Security and trust are central to the platform’s design. Fujitsu said the system incorporates vulnerability scanning covering more than 7,700 known vulnerabilities, including Fujitsu-defined categories, alongside guardrail technologies to detect and suppress malicious attacks such as prompt injection, inappropriate outputs and unexpected AI behaviour both before execution and at runtime. Automated rule generation and application are designed to maintain stable and reliable AI operations, even for non-specialist users. The company also plans further enhancements to reduce hallucinations and improve output reliability.
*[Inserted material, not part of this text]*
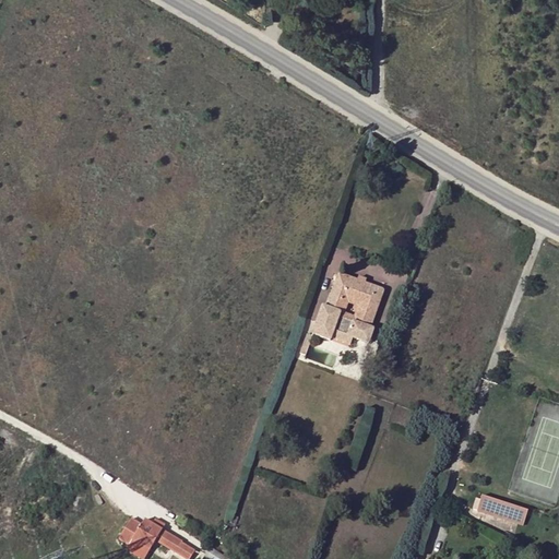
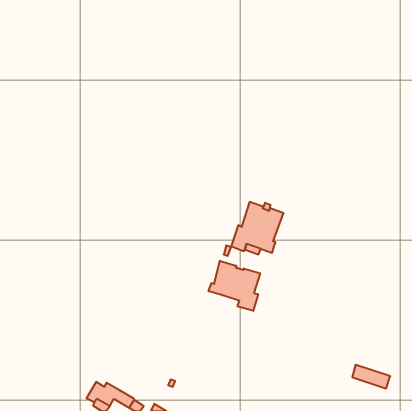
building: none -> [209,261,260,311]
At the model layer, the platform is built around Fujitsu’s Takane large language model, optimised for high-precision Japanese language performance and image analysis. Customers can fine-tune models in-house to continuously improve performance for specific business needs. Fujitsu said model lightweighting technologies can reduce memory consumption by up to 94 per cent, while integrated quantisation techniques are designed to lower operational costs and improve performance efficiency.
The platform also includes efficiency tools for AI agent development, offering low-code and no-code capabilities to accelerate deployment by on-site teams. Support for Model Context Protocol and inter-agent communication allows integration with existing systems and cooperative operation between multiple AI agents. Fujitsu said it is also exploring options to containerise and deliver its proprietary technologies as AI agents on demand.
Fujitsu said the platform reflects its broader strategy to continuously evolve generative AI in line with changing business requirements, enabling safe, reliable use across industries and supporting long-term customer transformation and growth.